- Exercise details:
Could you say how many lines in the records include "significant"? Please give the number by itself.

- The records:
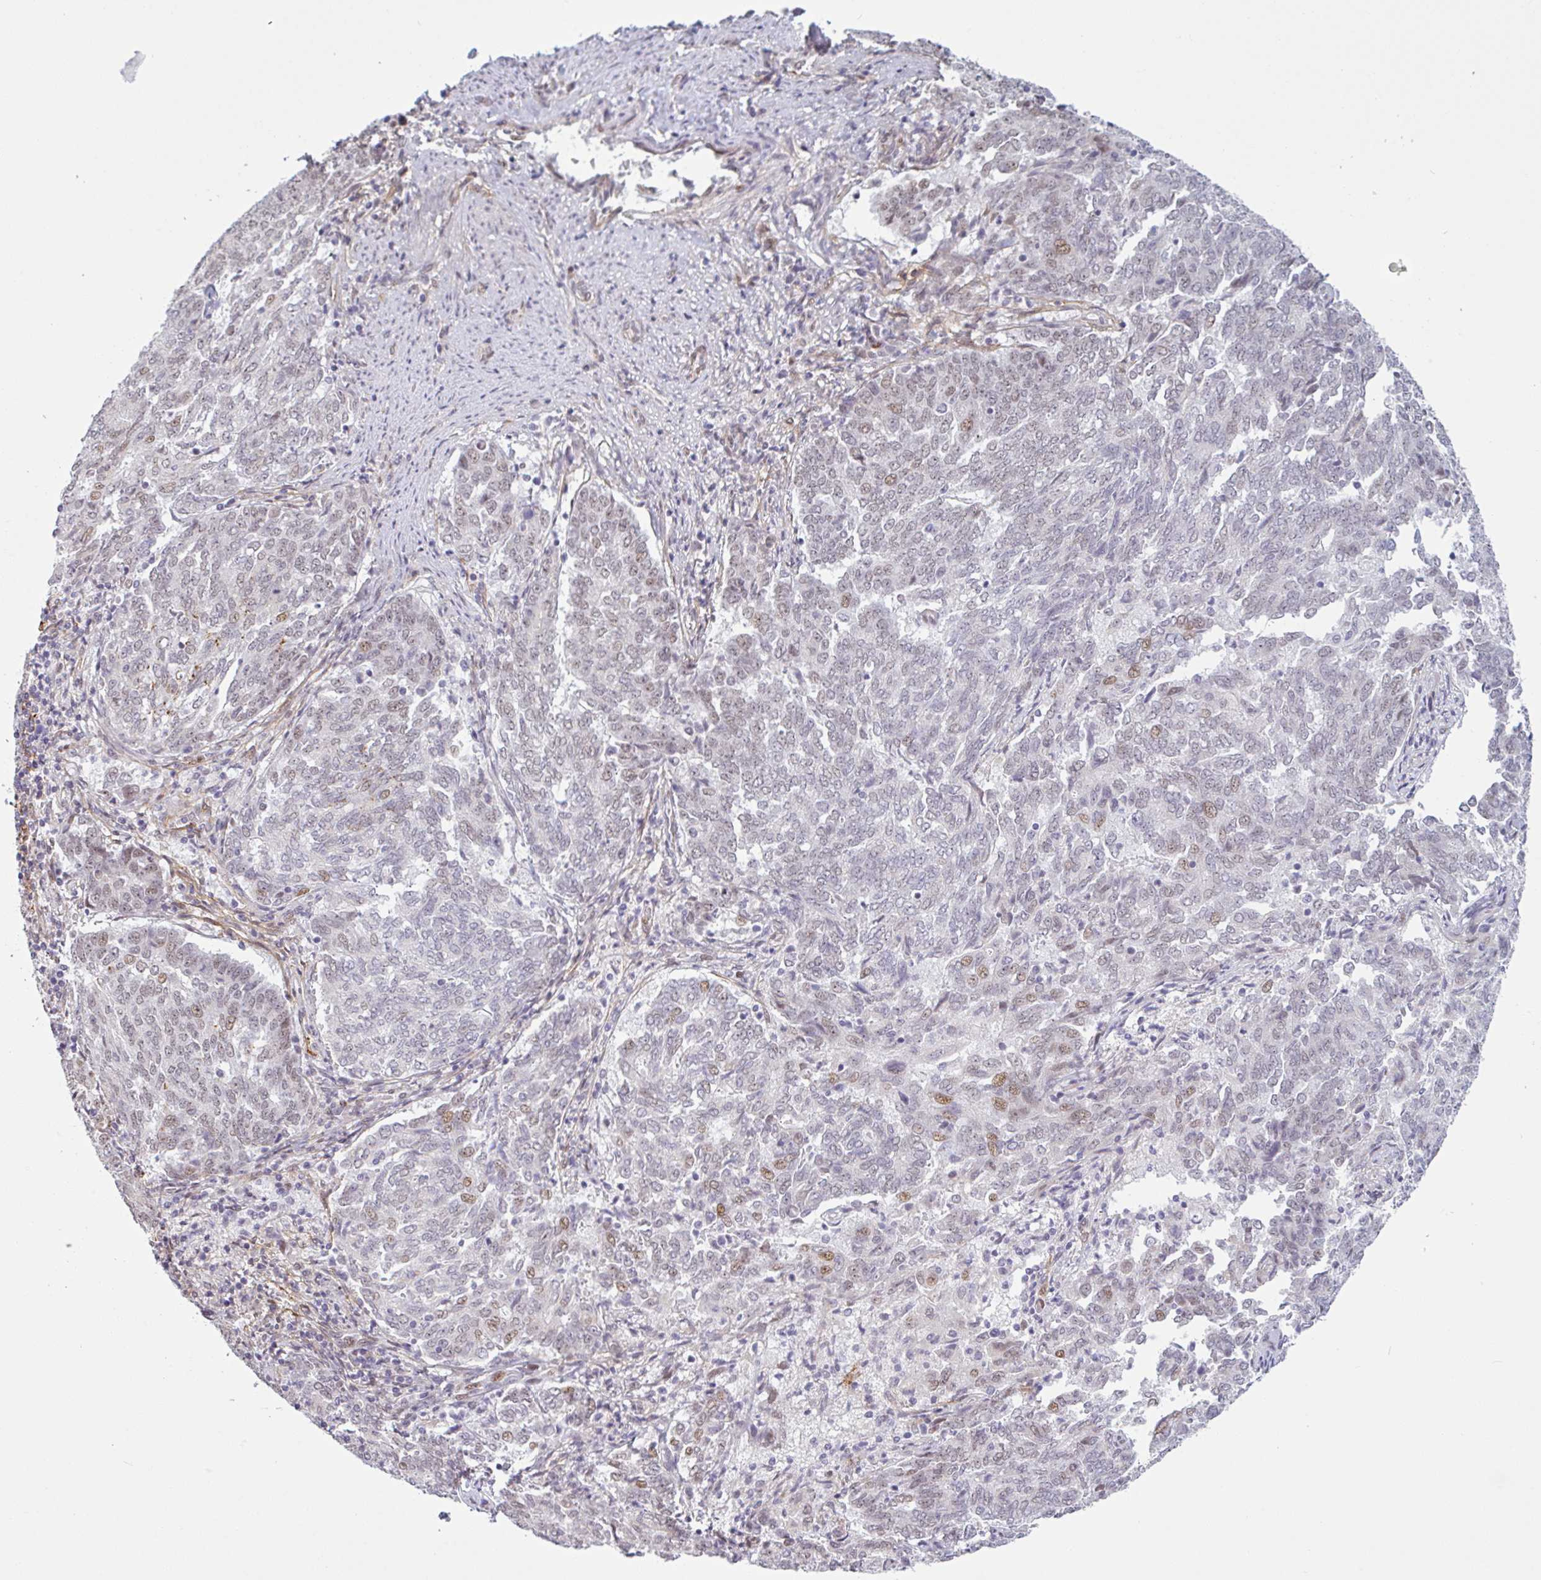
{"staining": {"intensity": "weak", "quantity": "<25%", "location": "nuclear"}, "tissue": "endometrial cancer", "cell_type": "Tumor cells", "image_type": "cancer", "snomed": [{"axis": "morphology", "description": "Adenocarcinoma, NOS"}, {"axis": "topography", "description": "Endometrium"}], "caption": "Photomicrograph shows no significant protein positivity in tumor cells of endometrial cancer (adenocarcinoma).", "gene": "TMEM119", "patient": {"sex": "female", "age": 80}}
--
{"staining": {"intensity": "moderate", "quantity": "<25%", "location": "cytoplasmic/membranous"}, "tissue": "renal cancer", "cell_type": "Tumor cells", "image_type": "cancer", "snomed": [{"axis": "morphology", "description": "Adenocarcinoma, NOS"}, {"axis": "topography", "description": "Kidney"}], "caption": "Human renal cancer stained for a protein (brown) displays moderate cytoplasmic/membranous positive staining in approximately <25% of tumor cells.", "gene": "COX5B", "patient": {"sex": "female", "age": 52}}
==
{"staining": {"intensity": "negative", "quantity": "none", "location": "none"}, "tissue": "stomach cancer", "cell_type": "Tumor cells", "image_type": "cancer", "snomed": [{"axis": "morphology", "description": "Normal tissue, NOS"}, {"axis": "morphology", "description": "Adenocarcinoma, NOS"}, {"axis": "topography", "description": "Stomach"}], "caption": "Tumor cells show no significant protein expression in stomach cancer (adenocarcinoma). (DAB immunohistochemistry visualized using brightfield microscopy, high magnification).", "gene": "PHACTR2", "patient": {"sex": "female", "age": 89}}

- Response area:
2